### AIM 1
Write out the part of the notes on nonlinear models that opens with the words containing "This definition is" and closes with "high-frequency to low-frequency.".

October 2, 2017
\[ \mathsf{E}\{y_t | \boldsymbol{z}_t\} = \alpha' \boldsymbol{z}_t + g(\boldsymbol{z}_t) \label{eqn:first} \] where \(y_t\) is the dependent variable, \(\boldsymbol{z}_t\) the explanatory vector including lagged \(y_t\).
The model for the conditional mean is said to be linear if \(g(\boldsymbol{z}_t) \equiv 0\).
This definition is used in Lee, White and Granger (1993).
Linear model: lack of symmetry, which is a form of nonlinearity
The theory is not very specific about how nonlinear the data will turn out to be.
The amount of nonlinearity may be reduced from high-frequency to low-frequency.
For nonlinear models, conditional quantities like the conditional distribution, the conditional mean, and variance will be much more important than the unconditional ones.

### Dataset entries

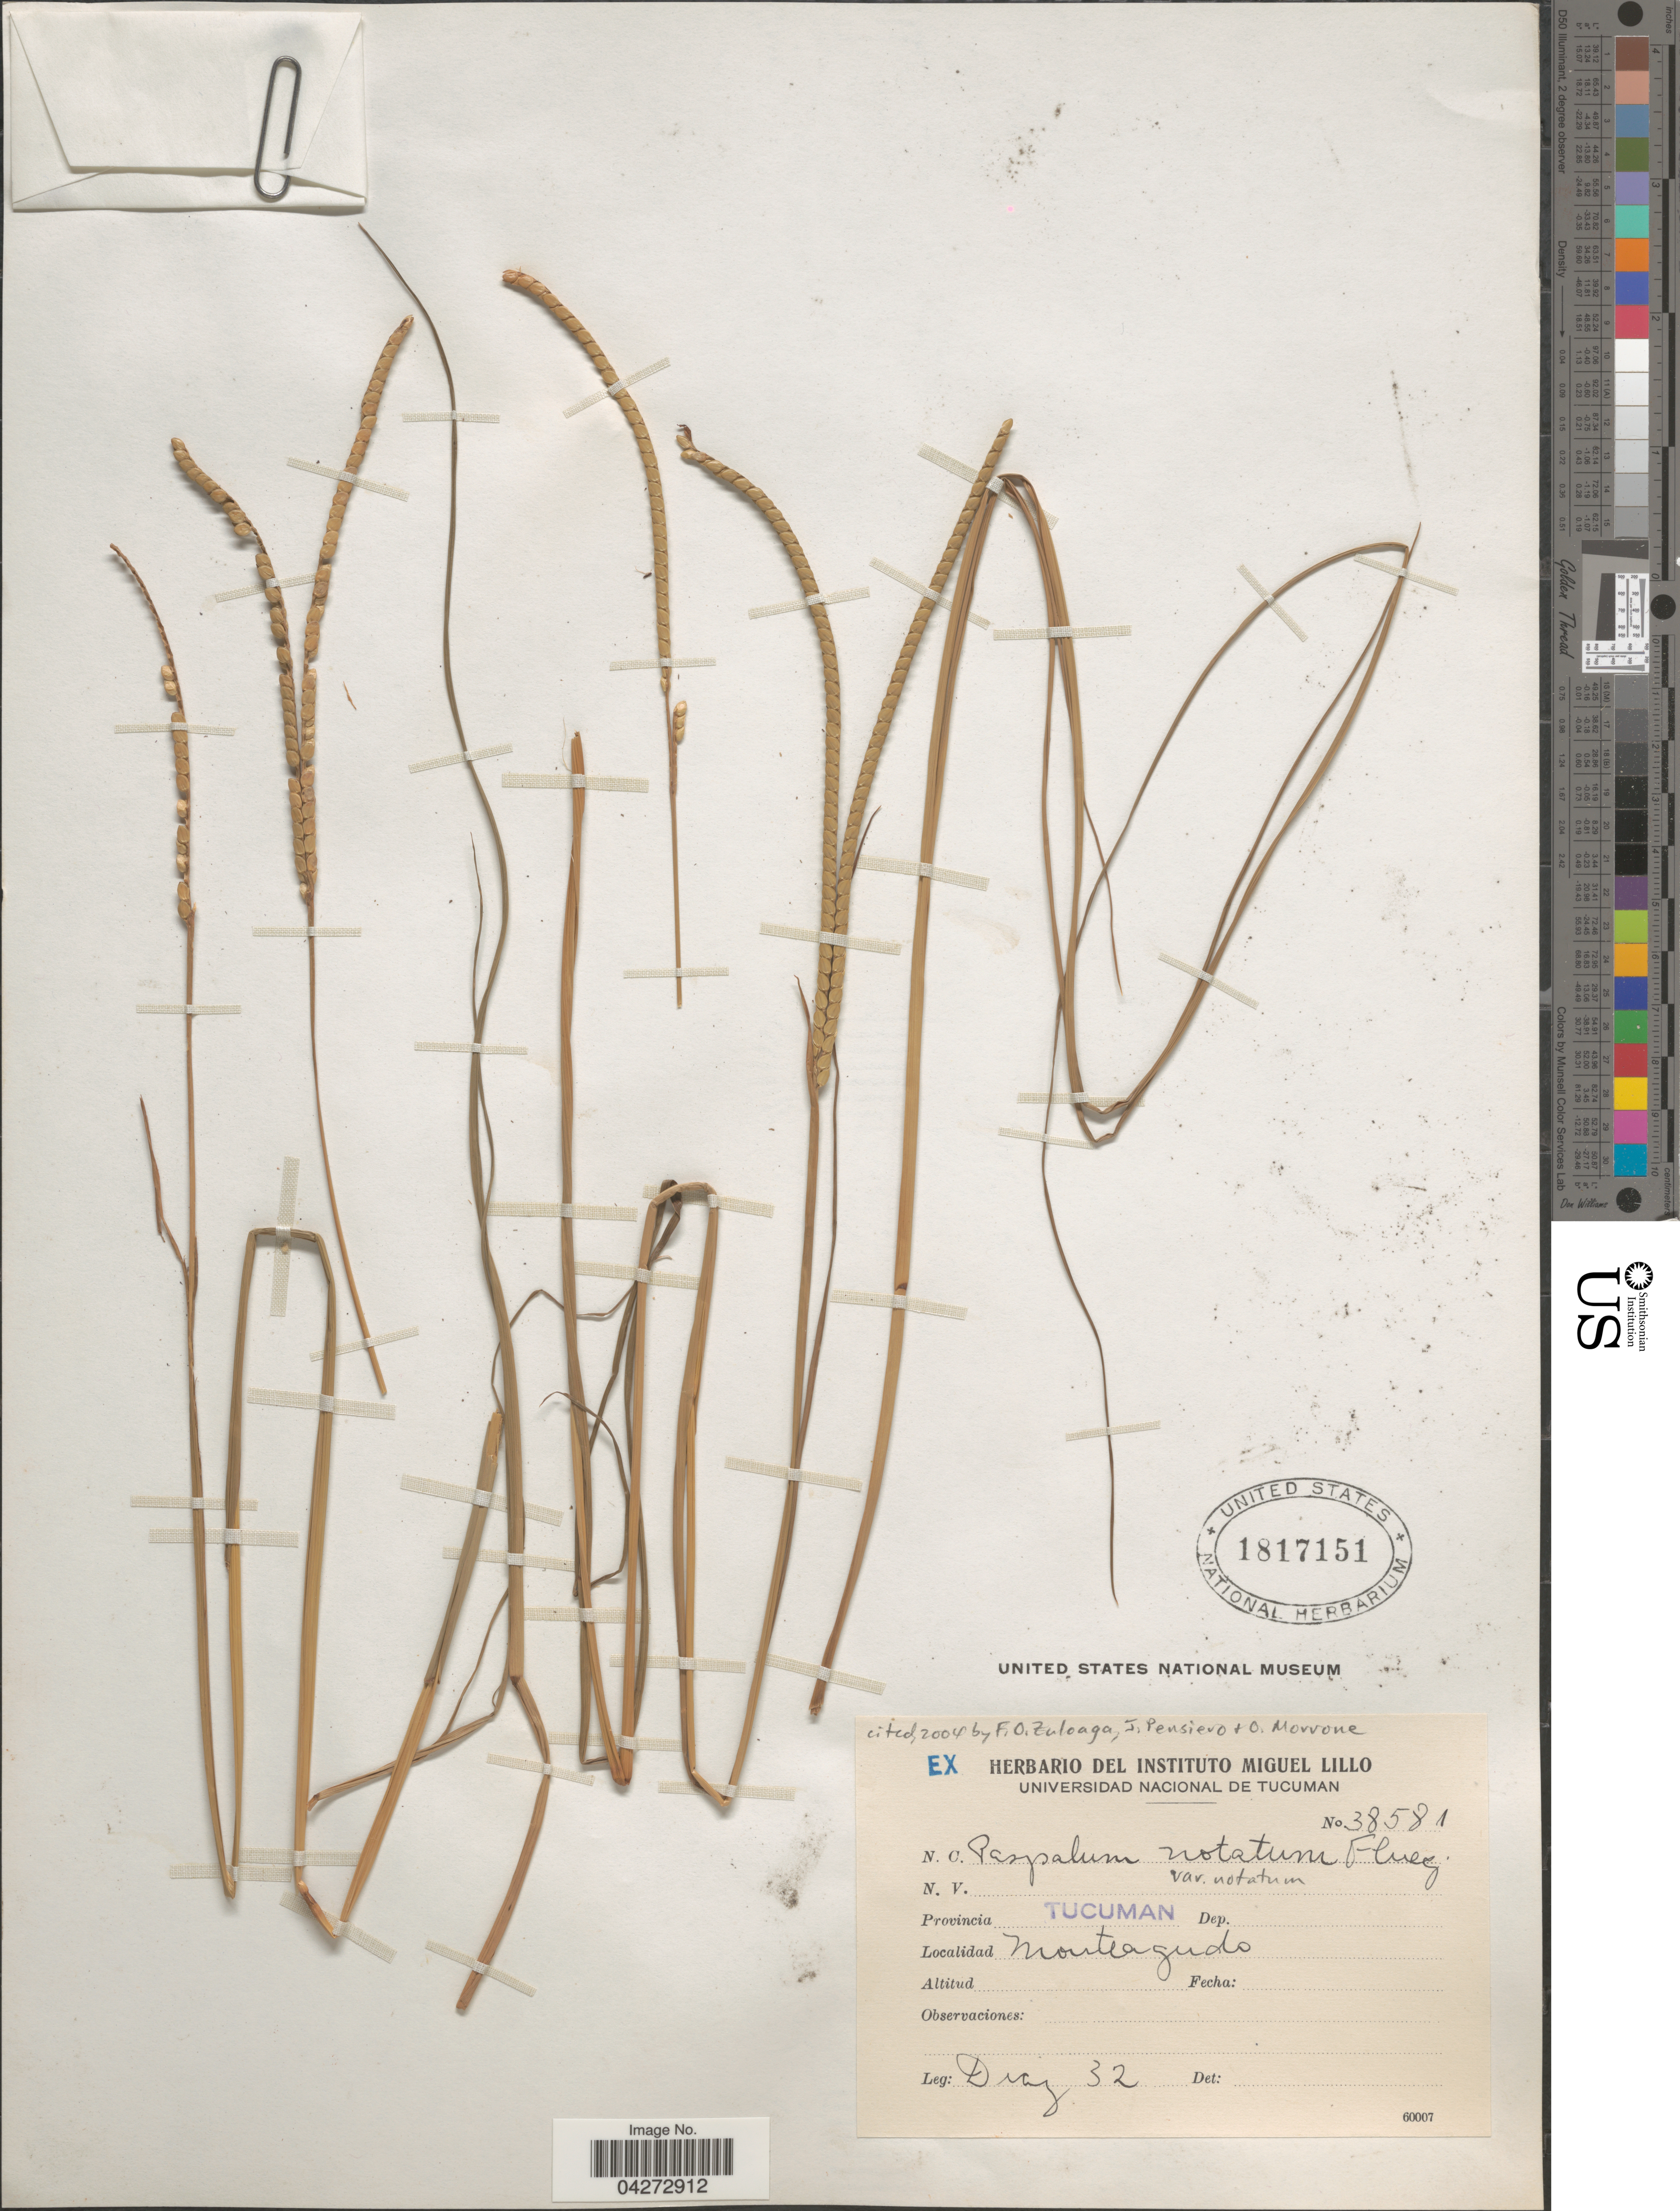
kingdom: Plantae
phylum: Tracheophyta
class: Liliopsida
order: Poales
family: Poaceae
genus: Paspalum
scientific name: Paspalum notatum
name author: Flüggé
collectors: Diaz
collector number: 32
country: Argentina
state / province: Tucuman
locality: Monteagudo.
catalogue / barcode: US 1817151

### AIM 2
Put the specimen rows into a JSON list of strings, starting at the line containing "genus: Paspalum" and running through the end of the rows. Make one string per line and leave out blank lines.

### EXPECTED OUTPUT 1
This definition is used in Lee, White and Granger (1993).
Linear model: lack of symmetry, which is a form of nonlinearity
The theory is not very specific about how nonlinear the data will turn out to be.
The amount of nonlinearity may be reduced from high-frequency to low-frequency.

### EXPECTED OUTPUT 2
[
  "genus: Paspalum",
  "scientific name: Paspalum notatum",
  "name author: Flüggé",
  "collectors: Diaz",
  "collector number: 32",
  "country: Argentina",
  "state / province: Tucuman",
  "locality: Monteagudo.",
  "catalogue / barcode: US 1817151"
]